Letter in the Herald today. I have previously said why going to space by paying for X-Prizes is economically sensible & except from full blooded libertarians who think ANY government economic action is wrong in principle & full blooded members of the "LibDems" who think ANY economically useful government action is wrong in principle (sect 5) have had no real argument.

That argument is therefore won/ignored & this letter is about the cultural reasons for space development. We are told that we live in a "2 cultures" society where people are concerned either about art or about science & I went to some length not to criticise spending on art but to make this letter about how anybody who wants a united culture must wish to see spending not monopolised by either. The Herald have edited out bits marked [ ]. These were a comparison with the £1 billion annually spent on windmillery, which I regard as the opposite of progress & an economic justification for the project.

What we spend money on as a society shows what we value. If the "great & good" say we must spend £100 million for paintings because they are indeed magnificent achievements so be it. [I do begrudge the hundreds of billions we waste on Ludditism, windmillery & the theory that "nature" must trump mere human achievement.]

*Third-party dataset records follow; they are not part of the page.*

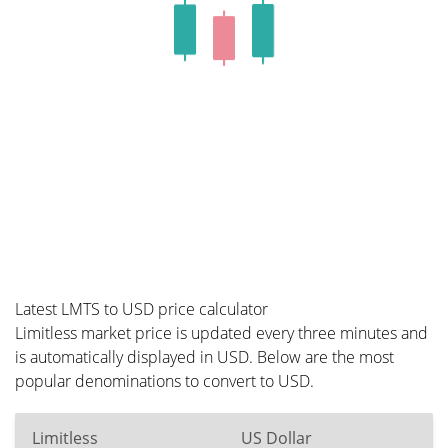
Latest LMTS to USD price calculator
Limitless market price is updated every three minutes and
is automatically displayed in USD. Below are the most
popular denominations to convert to USD.
Limitless
US Dollar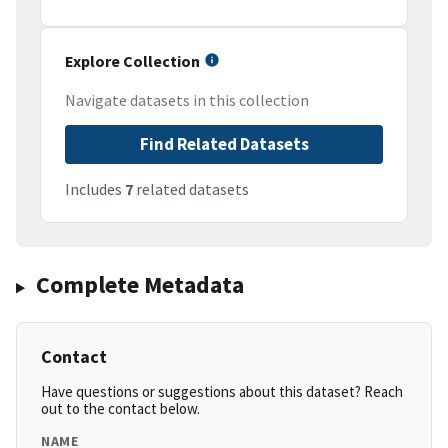
Explore Collection
Navigate datasets in this collection
Find Related Datasets
Includes
7
related datasets
Complete Metadata
Contact
Have questions or suggestions about this dataset? Reach
out to the contact below.
NAME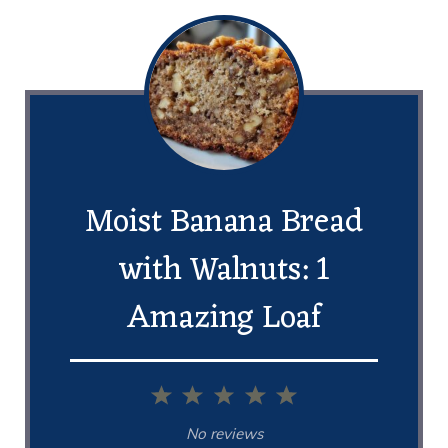
Moist Banana Bread
with Walnuts: 1
Amazing Loaf
1
2
3
4
5
Star
Stars
Stars
Stars
Stars
No reviews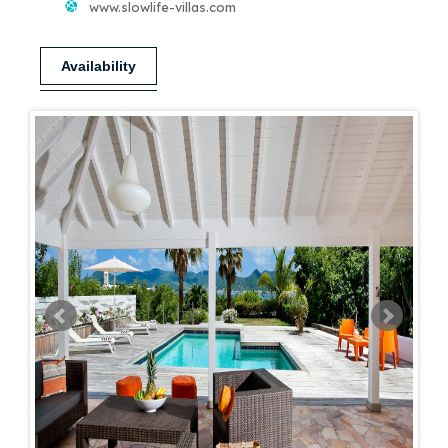
www.slowlife-villas.com
Availability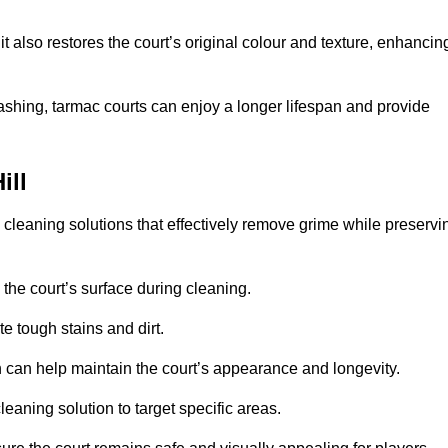
 also restores the court’s original colour and texture, enhancin
shing, tarmac courts can enjoy a longer lifespan and provide
ill
d cleaning solutions that effectively remove grime while preservi
 the court’s surface during cleaning.
e tough stains and dirt.
 can help maintain the court’s appearance and longevity.
leaning solution to target specific areas.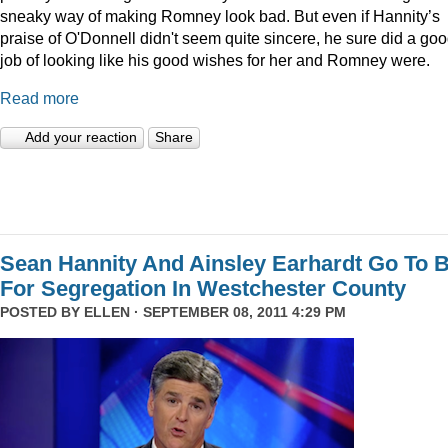
sneaky way of making Romney look bad. But even if Hannity’s
praise of O'Donnell didn't seem quite sincere, he sure did a go
job of looking like his good wishes for her and Romney were.
Read more
Add your reaction
Share
Sean Hannity And Ainsley Earhardt Go To B
For Segregation In Westchester County
POSTED BY
ELLEN
· SEPTEMBER 08, 2011 4:29 PM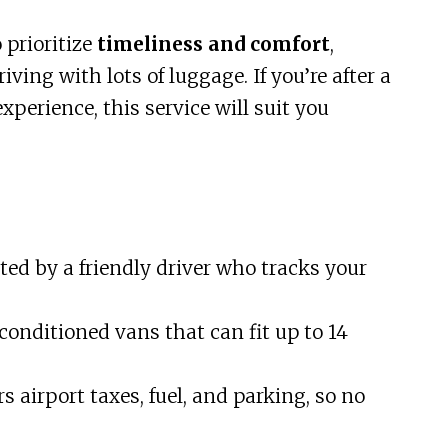
o prioritize
timeliness and comfort
,
iving with lots of luggage. If you’re after a
experience, this service will suit you
eted by a friendly driver who tracks your
conditioned vans that can fit up to 14
s airport taxes, fuel, and parking, so no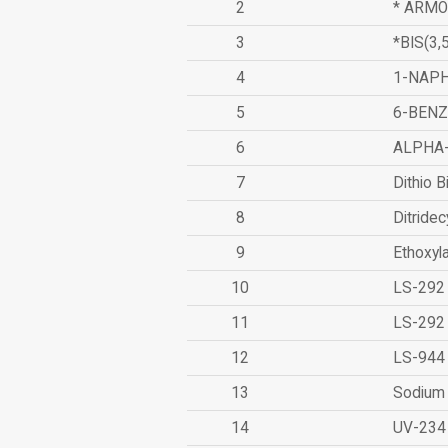
2
* ARMO
3
*BIS(3
4
1-NAPH
5
6-BEN
6
ALPHA
7
Dithio B
8
Ditridec
9
Ethoxyl
10
LS-292
11
LS-292
12
LS-944
13
Sodium 
14
UV-234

But I think we should spend at least comparable amounts on progress. Just as 2 centuries ago a government prize of £20,000 led to the development of a way to measure longitude, making ocean travel far easier, & an X-Prize of $10 million was enough to stimulate development of Spaceship One & Virgin Galactic, experts say that an X-Prize of £280 million ($500 million) would be enough to produce a private enterprise reusable shuttle able to fly us to orbit at a price comparable to flying to Australia.

[If it cannot be done then the prize will not be won. This is a bet where, if you lose you get your stake back. Ignore the unlimited economic impact of developing the resources in space & of having our country play a major part in it.] Surely the value to the human spirit alone of becoming a spacegoing civilisation is far more than a couple of paintings.

"Reaching for the Moon" once meant seeking an unattainable goal. Have we declined so far that now, when it is attainable for the price of government's pocket change, we are so fearful of innovation that we turn away from it?

UPDATE Jerry Pournelle has put this letter on his blog as well . I am almost becoming a regular fixture which is a considerable honour.

I'm a big believer in X Prizes to promote space development, but I don't think it's something that governments should be involved in (apart from the military side). There's plenty of money floating around the private sector to sponsor a fund like that, it just takes a few guys with both money and vision. Unfortunately, although there's still plenty of money in Britain (even with the recession, we're still one of the world's richest economies), and we've certainly got the technical and industrial capability for some ambitious space programmes, as a nation we seem to have become averse to trying great things. I find it shocking that we haven't had more space activity going on so far.
I would love the private sector to put up the money for this but I don't see it happening. As Chairman Deng said moving in the opposite direction "it doesn't matter what colour a cat is as long as it catches mice" & I am prepared to see this cat in state or private colours so long as it gets done. Adam Smith was in favour of government spending to produce canals & harbours since the benefit to the community was far greater than just to the canal owners & Captain Cook or Lewis & Clark are examples of explorations by government which had enormous pay offs for society. I regard space development in the same light.